▶ [Exercise requirements] Render the text in every row as a JSON list of strings, one string per line, skipping blank lines. Leave the pictures out of the answer.

(Saved entries)
○ ○ ○

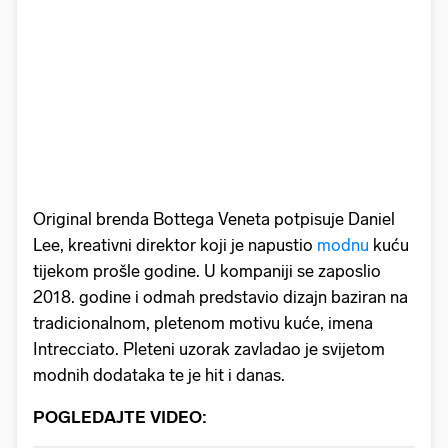
Original brenda Bottega Veneta potpisuje Daniel
Lee, kreativni direktor koji je napustio
modnu
kuću
tijekom prošle godine. U kompaniji se zaposlio
2018. godine i odmah predstavio dizajn baziran na
tradicionalnom, pletenom motivu kuće, imena
Intrecciato. Pleteni uzorak zavladao je svijetom
modnih dodataka te je hit i danas.
POGLEDAJTE VIDEO:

○ ○ ○

▶ [Task result]
[
  "Original brenda Bottega Veneta potpisuje Daniel",
  "Lee, kreativni direktor koji je napustio",
  "modnu",
  "kuću",
  "tijekom prošle godine. U kompaniji se zaposlio",
  "2018. godine i odmah predstavio dizajn baziran na",
  "tradicionalnom, pletenom motivu kuće, imena",
  "Intrecciato. Pleteni uzorak zavladao je svijetom",
  "modnih dodataka te je hit i danas.",
  "POGLEDAJTE VIDEO:"
]